- Abbreviation: NSIWP
- Leader: Terence Allan-Byrne
- Founded: 1968
- Dissolved: late 1980s
- Headquarters: 6 Brendan's Cottages, Irishtown, Dublin 69 Eugene Street, The Coombe
- Newspaper: Phoenix
- Ideology: Neo-Nazism
- Political position: Far-right
- International affiliation: World Union of National Socialists

= National Socialist Irish Workers Party =

Defunct Irish political party

The National Socialist Irish Workers Party (NSIWP) was a minor Neo-Nazi party in Ireland, founded in 1968.

==History==

The NSIWP was founded in 1968 by Terence Allan-Byrne in Irishtown, Dublin. Among its members was Jos Mussche, a former member of the Dutch SS. Its newsletter was called Phoenix. The party had close links to the National Socialist British Workers Party, and was affiliated to the World Union of National Socialists.

In 1979, Byrne had a swastika carved into his chest; he refused to allow an Indian doctor treat it and was referred to another hospital, where a different doctor refused to treat him and ‘remarked that the wounds he was receiving were costing the tax-payers a lot of money’.

The NSIWP sought to recruit UNIFIL veterans "who had witnessed at first hand the devastation caused by Israeli power".

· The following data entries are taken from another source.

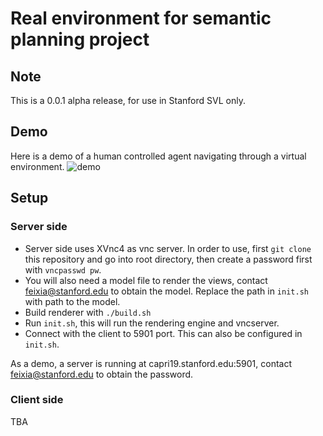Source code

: # Real environment for semantic planning project 
## Note
This is a 0.0.1 alpha release, for use in Stanford SVL only. 

## Demo

Here is a demo of a human controlled agent navigating through a virtual environment. 
![demo](https://github.com/fxia22/realenv/blob/full_environment2/misc/example.gif)

## Setup 


### Server side
- Server side uses XVnc4 as vnc server. In order to use, first `git clone` this repository and go into root directory, then create a password first with `vncpasswd pw`.
- You will also need a model file to render the views, contact feixia@stanford.edu to obtain the model. Replace the path in `init.sh` with path to the model.
- Build renderer with `./build.sh`
- Run `init.sh`, this will run the rendering engine and vncserver.
- Connect with the client to 5901 port. This can also be configured in `init.sh`.

As a demo, a server is running at capri19.stanford.edu:5901, contact feixia@stanford.edu to obtain the password. 


### Client side
TBA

The NSIWP only ever had a handful of members and never contested any elections; however, it was important in producing of Nazi paraphernalia for the European and British movement, as, unlike most European countries, Ireland had no law like the British Race Relations Acts that forbade production or sale of neo-Nazi material. They also sent threatening letters to Irish Jews and Black people living in Ireland. Tomás Mac Giolla (Workers' Party, a socialist party), Tony Gregory (an independent left-wing TD) and Alan Shatter (a Jewish Fine Gael TD) raised the matter in Dáil Éireann in 1985; the Prohibition of Incitement To Hatred Act, 1989 made the production of such items illegal.

Republican socialists and other anti-fascists occasionally fought with NSIWP members. "Commander" Byrne died in the early 1980s, and the party ceased to exist by the late 1980s. Colm Tarrant, secretary of the NSIWP, later went on to work with the Irish–Arab Society, an anti-Israel organisation.